Dennis Stevens is a New York City-based visual artist, researcher, educator and media technologist. He has a Doctor of Education (Ed.D.) degree in Art and Art Education from Teachers College, Columbia University; a Master of Arts (M.A.) Degree in Instructional Technology from the Connie L. Lurie College of Education at San Jose State University and an undergraduate Bachelor of Fine Arts (B.F.A.) degree from the College of Architecture, Arts and Humanities at Clemson University. Before going to college, Dennis served as a Gunner’s Mate in the U.S. Coast Guard. He was born and raised in Spartanburg, South Carolina.
Dennis’ dissertation, titled The Aesthetics of the American Dream: Experiencing the Visual as Meaning Beyond Truth, offers an interpretive approach to meaning with respect to American political opinion and explores American intellectual history as a historical anthropology of ideas. His research trajectory is set within the interdisciplinary context of human affairs and he is interested in how the visual, the literary and the musical can animate understanding with respect to the historical, the anthropological and the psychological.
MoreDennis is currently developing a branded, video content stream for the web which will offer a new form of deliberative journalism through public affairs programming to an American audience.
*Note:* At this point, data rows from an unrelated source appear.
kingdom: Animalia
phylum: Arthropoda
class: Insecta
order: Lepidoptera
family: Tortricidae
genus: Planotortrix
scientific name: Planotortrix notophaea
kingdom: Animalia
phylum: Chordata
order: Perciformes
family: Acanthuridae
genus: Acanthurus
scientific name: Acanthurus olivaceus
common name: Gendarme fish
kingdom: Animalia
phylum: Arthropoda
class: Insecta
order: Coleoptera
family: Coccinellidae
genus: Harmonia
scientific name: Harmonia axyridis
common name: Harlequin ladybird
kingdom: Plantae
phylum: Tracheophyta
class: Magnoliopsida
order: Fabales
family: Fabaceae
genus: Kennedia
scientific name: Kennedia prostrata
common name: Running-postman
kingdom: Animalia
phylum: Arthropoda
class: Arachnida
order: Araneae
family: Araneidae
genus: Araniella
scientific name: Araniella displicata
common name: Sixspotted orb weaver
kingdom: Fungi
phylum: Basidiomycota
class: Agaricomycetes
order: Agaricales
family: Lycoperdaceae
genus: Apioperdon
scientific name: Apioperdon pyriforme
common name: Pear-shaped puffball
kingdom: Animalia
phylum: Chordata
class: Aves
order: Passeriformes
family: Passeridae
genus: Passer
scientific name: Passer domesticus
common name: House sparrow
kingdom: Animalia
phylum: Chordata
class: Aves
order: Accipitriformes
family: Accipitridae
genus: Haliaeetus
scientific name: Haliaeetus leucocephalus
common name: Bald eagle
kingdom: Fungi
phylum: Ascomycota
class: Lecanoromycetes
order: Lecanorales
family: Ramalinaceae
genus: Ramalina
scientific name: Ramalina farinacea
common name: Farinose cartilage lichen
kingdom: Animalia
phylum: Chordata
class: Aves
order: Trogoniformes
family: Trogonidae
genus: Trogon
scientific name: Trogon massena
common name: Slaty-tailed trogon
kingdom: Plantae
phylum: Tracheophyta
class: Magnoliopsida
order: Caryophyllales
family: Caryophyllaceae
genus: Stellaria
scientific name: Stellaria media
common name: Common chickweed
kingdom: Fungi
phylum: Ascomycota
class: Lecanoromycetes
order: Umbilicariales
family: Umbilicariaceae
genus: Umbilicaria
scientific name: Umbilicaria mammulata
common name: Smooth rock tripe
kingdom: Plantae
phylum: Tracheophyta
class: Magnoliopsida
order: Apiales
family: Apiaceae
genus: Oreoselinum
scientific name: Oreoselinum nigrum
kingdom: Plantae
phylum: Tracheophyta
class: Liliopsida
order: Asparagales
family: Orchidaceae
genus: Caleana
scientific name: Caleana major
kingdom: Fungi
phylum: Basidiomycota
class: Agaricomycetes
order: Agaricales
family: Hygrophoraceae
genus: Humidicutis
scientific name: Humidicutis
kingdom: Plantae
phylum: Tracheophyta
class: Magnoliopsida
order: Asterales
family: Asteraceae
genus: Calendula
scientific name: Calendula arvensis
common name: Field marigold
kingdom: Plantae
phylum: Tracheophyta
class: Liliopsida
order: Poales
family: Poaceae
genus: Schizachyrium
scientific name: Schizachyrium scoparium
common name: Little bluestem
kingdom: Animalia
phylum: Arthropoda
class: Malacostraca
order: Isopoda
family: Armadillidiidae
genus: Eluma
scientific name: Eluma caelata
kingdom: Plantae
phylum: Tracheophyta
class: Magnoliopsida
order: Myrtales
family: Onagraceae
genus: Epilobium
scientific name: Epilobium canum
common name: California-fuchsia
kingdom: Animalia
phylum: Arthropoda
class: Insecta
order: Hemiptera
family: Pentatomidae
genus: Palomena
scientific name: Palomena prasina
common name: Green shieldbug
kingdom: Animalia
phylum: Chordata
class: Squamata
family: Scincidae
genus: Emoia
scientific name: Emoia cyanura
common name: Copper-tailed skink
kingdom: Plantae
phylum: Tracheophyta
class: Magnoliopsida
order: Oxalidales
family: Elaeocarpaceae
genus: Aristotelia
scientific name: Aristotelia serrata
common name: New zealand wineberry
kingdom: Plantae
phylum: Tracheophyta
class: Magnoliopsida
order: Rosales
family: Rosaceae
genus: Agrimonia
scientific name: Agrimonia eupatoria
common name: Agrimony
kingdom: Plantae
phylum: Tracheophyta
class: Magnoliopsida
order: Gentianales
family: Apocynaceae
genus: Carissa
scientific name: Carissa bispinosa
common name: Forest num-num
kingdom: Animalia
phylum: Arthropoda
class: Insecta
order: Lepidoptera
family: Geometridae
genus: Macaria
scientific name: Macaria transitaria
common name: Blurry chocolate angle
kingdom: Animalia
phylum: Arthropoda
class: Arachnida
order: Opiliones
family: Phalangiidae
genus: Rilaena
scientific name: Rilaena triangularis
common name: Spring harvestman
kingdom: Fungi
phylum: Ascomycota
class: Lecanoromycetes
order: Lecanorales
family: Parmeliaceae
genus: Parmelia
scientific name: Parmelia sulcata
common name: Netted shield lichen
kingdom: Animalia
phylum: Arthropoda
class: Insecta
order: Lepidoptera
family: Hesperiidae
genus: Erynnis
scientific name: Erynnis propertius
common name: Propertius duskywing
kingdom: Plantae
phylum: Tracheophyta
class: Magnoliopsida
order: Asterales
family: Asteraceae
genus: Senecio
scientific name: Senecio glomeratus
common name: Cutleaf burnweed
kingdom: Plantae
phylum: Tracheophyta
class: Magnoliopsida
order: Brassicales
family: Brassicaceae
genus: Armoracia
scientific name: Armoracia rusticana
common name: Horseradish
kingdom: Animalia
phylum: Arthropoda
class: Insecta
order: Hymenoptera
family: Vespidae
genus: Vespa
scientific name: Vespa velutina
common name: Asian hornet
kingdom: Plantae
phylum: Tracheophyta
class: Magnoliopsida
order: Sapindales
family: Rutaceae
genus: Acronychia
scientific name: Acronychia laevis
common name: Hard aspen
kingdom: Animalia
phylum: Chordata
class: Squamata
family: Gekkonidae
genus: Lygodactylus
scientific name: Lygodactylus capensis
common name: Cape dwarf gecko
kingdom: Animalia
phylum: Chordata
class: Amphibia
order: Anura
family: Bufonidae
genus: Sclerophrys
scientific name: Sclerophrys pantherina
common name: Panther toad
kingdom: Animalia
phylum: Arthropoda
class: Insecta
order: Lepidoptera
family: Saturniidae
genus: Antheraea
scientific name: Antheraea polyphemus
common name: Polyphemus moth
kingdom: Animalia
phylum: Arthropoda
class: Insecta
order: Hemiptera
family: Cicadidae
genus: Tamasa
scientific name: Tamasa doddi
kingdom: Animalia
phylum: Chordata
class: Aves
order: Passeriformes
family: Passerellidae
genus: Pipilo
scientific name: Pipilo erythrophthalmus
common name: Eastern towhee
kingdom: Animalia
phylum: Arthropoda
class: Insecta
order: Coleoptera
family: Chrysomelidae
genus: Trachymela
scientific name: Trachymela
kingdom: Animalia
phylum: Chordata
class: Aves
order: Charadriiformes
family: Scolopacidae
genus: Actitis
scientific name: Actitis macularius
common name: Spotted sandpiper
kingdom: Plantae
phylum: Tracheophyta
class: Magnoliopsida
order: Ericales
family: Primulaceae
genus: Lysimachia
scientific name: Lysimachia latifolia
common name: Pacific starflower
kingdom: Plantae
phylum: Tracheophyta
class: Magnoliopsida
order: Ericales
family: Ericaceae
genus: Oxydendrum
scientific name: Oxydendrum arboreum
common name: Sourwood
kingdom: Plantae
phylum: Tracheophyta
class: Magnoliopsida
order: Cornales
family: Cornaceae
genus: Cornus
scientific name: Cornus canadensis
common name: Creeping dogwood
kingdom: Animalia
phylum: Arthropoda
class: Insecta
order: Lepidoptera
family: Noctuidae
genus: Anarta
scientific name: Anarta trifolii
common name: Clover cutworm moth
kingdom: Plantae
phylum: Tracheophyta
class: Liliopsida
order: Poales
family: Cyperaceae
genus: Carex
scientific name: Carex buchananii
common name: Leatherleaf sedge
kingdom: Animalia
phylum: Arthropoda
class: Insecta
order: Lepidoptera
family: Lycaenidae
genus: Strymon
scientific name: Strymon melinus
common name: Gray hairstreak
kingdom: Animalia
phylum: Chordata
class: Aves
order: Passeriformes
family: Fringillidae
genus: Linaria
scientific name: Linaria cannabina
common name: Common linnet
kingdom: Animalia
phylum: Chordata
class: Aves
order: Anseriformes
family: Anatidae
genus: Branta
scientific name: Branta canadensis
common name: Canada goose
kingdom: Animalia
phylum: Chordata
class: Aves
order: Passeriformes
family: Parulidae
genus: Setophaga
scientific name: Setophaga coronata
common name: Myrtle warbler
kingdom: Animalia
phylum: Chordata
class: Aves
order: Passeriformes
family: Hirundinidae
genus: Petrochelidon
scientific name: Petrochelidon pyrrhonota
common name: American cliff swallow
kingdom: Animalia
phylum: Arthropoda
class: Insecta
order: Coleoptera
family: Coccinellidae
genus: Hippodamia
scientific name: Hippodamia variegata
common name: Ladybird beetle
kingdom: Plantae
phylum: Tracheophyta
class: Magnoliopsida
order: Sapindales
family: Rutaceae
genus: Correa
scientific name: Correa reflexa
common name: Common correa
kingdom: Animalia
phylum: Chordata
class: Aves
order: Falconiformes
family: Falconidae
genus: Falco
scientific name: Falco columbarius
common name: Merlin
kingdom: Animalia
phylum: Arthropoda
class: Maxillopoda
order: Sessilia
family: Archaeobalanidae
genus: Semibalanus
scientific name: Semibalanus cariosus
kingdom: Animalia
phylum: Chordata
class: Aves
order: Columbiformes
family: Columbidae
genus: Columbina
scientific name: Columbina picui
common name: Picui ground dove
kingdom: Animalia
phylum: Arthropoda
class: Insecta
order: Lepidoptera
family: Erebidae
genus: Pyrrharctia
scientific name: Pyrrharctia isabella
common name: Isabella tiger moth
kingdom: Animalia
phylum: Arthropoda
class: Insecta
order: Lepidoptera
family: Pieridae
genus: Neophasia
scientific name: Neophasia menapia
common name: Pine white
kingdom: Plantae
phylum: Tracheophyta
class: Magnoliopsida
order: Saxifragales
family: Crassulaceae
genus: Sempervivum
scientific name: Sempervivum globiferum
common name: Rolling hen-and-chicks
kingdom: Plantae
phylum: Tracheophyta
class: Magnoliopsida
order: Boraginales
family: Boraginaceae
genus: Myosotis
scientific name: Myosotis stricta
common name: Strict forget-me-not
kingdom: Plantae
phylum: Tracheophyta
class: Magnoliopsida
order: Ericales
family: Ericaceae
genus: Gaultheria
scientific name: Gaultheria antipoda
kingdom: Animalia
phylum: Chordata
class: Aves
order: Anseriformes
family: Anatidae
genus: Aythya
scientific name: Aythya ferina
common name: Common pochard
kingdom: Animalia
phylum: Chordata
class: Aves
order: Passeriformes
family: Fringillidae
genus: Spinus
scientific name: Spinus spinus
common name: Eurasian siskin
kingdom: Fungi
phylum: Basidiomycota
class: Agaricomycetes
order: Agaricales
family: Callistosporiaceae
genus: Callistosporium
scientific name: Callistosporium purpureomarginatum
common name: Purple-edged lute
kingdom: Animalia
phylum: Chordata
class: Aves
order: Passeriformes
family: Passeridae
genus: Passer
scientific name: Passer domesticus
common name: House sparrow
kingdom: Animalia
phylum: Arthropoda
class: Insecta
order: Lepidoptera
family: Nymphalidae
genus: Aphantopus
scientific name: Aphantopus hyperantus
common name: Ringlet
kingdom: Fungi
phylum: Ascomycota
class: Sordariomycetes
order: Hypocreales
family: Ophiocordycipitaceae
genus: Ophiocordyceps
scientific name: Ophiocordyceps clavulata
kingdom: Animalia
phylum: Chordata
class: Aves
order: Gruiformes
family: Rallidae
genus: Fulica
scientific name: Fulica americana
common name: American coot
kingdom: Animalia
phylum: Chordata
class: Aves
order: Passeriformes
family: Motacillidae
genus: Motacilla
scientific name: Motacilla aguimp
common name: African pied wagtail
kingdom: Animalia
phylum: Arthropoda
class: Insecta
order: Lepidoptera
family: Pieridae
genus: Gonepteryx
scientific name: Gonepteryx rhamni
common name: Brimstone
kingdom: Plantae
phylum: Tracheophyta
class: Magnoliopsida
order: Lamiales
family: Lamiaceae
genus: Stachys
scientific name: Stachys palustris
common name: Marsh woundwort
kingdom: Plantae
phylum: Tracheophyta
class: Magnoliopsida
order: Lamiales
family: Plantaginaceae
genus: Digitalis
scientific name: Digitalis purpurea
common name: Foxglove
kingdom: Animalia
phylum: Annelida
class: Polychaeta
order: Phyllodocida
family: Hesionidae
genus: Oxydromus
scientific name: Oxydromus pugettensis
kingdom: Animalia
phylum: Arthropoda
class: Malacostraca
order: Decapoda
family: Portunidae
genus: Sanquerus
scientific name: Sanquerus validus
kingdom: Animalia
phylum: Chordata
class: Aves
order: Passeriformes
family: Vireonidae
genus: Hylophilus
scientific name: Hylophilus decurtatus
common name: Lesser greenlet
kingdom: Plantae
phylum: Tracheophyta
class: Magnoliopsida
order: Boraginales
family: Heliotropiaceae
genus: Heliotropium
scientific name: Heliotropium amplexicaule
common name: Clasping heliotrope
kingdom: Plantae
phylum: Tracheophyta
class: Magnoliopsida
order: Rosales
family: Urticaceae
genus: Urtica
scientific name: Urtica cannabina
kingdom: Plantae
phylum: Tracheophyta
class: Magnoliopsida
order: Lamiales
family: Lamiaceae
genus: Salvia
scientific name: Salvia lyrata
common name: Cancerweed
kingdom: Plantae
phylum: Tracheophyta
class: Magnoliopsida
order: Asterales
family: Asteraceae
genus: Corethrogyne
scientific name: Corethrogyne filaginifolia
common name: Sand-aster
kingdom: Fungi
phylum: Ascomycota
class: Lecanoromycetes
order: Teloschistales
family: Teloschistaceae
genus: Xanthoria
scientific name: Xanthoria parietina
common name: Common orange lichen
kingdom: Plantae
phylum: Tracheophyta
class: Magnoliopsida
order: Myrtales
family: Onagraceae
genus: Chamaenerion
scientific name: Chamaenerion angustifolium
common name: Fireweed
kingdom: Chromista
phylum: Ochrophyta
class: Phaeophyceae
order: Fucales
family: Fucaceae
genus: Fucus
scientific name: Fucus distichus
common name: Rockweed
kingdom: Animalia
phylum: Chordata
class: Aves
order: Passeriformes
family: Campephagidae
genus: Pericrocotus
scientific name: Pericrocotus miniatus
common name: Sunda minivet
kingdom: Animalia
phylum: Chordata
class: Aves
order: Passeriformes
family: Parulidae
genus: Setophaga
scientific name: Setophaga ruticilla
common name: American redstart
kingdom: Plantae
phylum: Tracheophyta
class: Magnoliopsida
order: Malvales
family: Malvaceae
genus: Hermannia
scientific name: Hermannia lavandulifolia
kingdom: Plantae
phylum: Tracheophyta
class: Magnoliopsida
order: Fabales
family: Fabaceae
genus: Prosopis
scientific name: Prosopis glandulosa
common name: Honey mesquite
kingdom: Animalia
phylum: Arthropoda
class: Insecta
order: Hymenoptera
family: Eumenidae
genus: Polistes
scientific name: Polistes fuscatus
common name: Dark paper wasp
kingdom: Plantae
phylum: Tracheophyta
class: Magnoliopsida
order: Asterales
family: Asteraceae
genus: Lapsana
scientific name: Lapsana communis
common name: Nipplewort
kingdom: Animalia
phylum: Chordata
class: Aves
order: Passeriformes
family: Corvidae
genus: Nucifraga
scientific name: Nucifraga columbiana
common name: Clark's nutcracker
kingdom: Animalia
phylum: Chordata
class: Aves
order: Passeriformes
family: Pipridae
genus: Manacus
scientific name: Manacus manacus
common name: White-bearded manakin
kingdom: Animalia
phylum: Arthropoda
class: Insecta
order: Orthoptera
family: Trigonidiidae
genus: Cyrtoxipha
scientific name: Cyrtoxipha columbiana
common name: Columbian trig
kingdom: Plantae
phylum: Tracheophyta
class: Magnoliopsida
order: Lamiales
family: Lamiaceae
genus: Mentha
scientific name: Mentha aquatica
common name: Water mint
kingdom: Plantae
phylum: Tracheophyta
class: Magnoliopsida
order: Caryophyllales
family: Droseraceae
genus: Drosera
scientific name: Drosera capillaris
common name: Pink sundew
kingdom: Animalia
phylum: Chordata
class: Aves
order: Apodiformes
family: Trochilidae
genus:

This research agenda, which is an outgrowth of his dissertation, involves an engagement with the changing technological landscape for streaming video that is offering new opportunities for audience engagement via social media applications, smart TV platforms and digital media receivers.
Dennis has taught as an adjunct professor within the Art Department at Queens College and as an instructor within the Art and Art Education program at Teachers College, Columbia University.
He has written extensively about the social construction of knowledge within studio craft movement as well as about the emergence of D.I.Y./indie craft. Since 1998, he has been producing videos and exploring various forms of multimedia as an independent producer relevant to his interests and expertise in studio craft. From 2004 to 2008, he wrote about the various fields of craft on a blog called Redefining Craft.
In 2006, Dennis moved to New York to pursue his doctoral work and prior to that, he worked for three years and a half years as the ceramics and glass technician for the School of Art and Design at San Jose State University (SJSU). He has also founded two gallery/studio businesses; one in Berkeley, CA and one in Conway, SC. As an undergraduate art major, he attended both Ringling College of Art and Design and Clemson University.
While on active duty as a Gunner’s Mate in the U.S. Coast Guard, he worked as a military police officer, maintained weapons systems, taught people how to handle firearms and helped conduct drug interdiction operations, fisheries patrols and illegal migrant repatriations. He was honorably discharged from the Coast Guard as Second-Class Petty Officer (E-5).